Today, most large companies in the United States are self-insured, working with intermediaries like Cigna or Blue Cross to process their employees’ claims. Fully insured employers, usually smaller companies, typically have access to health care spending summaries without the same level of detail as self-insured large employers.
Self-insured businesses contractually agree with their group health plans on the types of employee information that can be shared and the people who may receive the data. Often, a company’s human resources managers are authorized to receive the reports, and they typically receive training on health care data confidentiality requirements.
Legal experts said that if Mr.

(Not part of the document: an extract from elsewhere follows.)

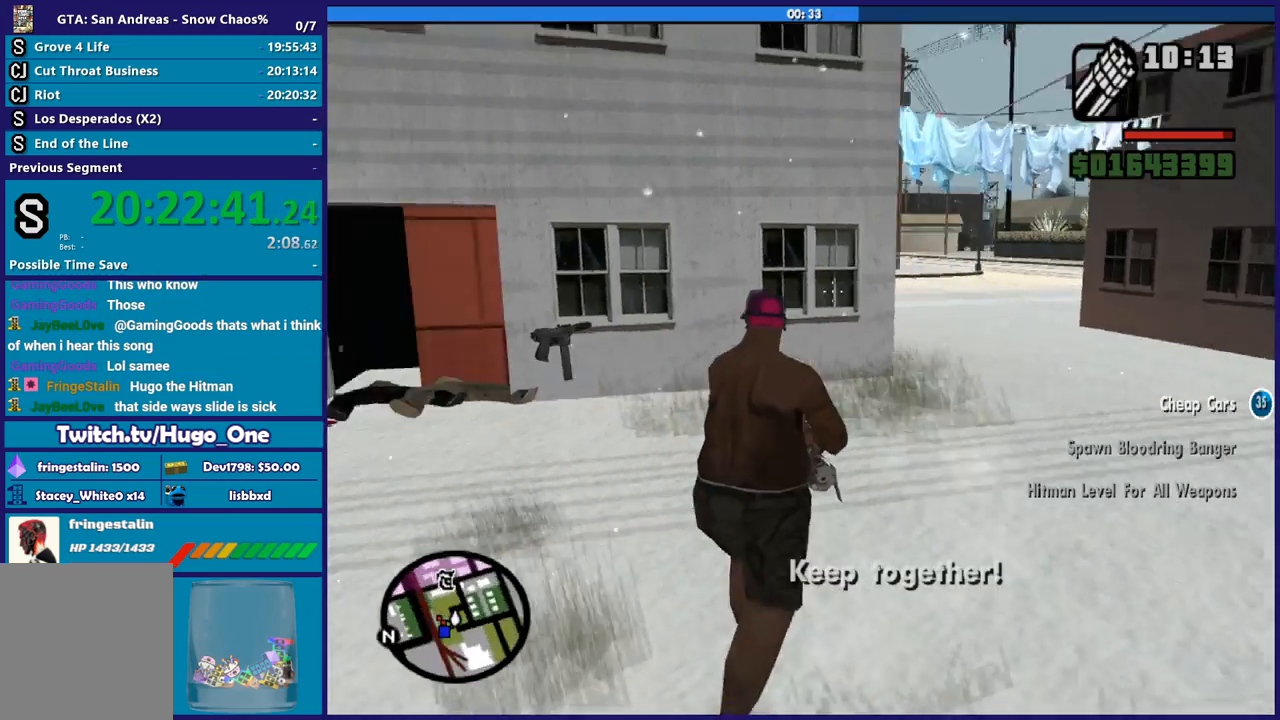
{"buttons": ["L2"], "left_stick": "up-left", "right_stick": "left", "button_events": []}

Armstrong was not authorized by the plan document to see the employee data he publicly discussed, it could constitute a violation of disclosure regulations.
“It’s likely an impermissible disclosure,” said Lisa J. Sotto, a lawyer in New York who specializes in data privacy and security compliance. “There is a permissible group that is pinpointed to administer the health plan, and they are not permitted to disclose that information” outside specified purposes.
Group health plans do not use a uniform industry format for sharing information about the most costly cases, says Deborah J. Chollet, a senior fellow and health care financing specialist at Mathematica Policy Research, a public policy research firm. And that could lead to a situation where a report discloses information about cases that occur so seldom, like premature babies or the rarest cancers, that it could inadvertently allow executives to identify an individual employee against his or her wishes.
“In principle, if you have an illness code or a medical treatment service type code populated by one person, you wouldn’t want to divulge that,” Ms. Sotto said. “But there isn’t a single protocol that all insurers must use.”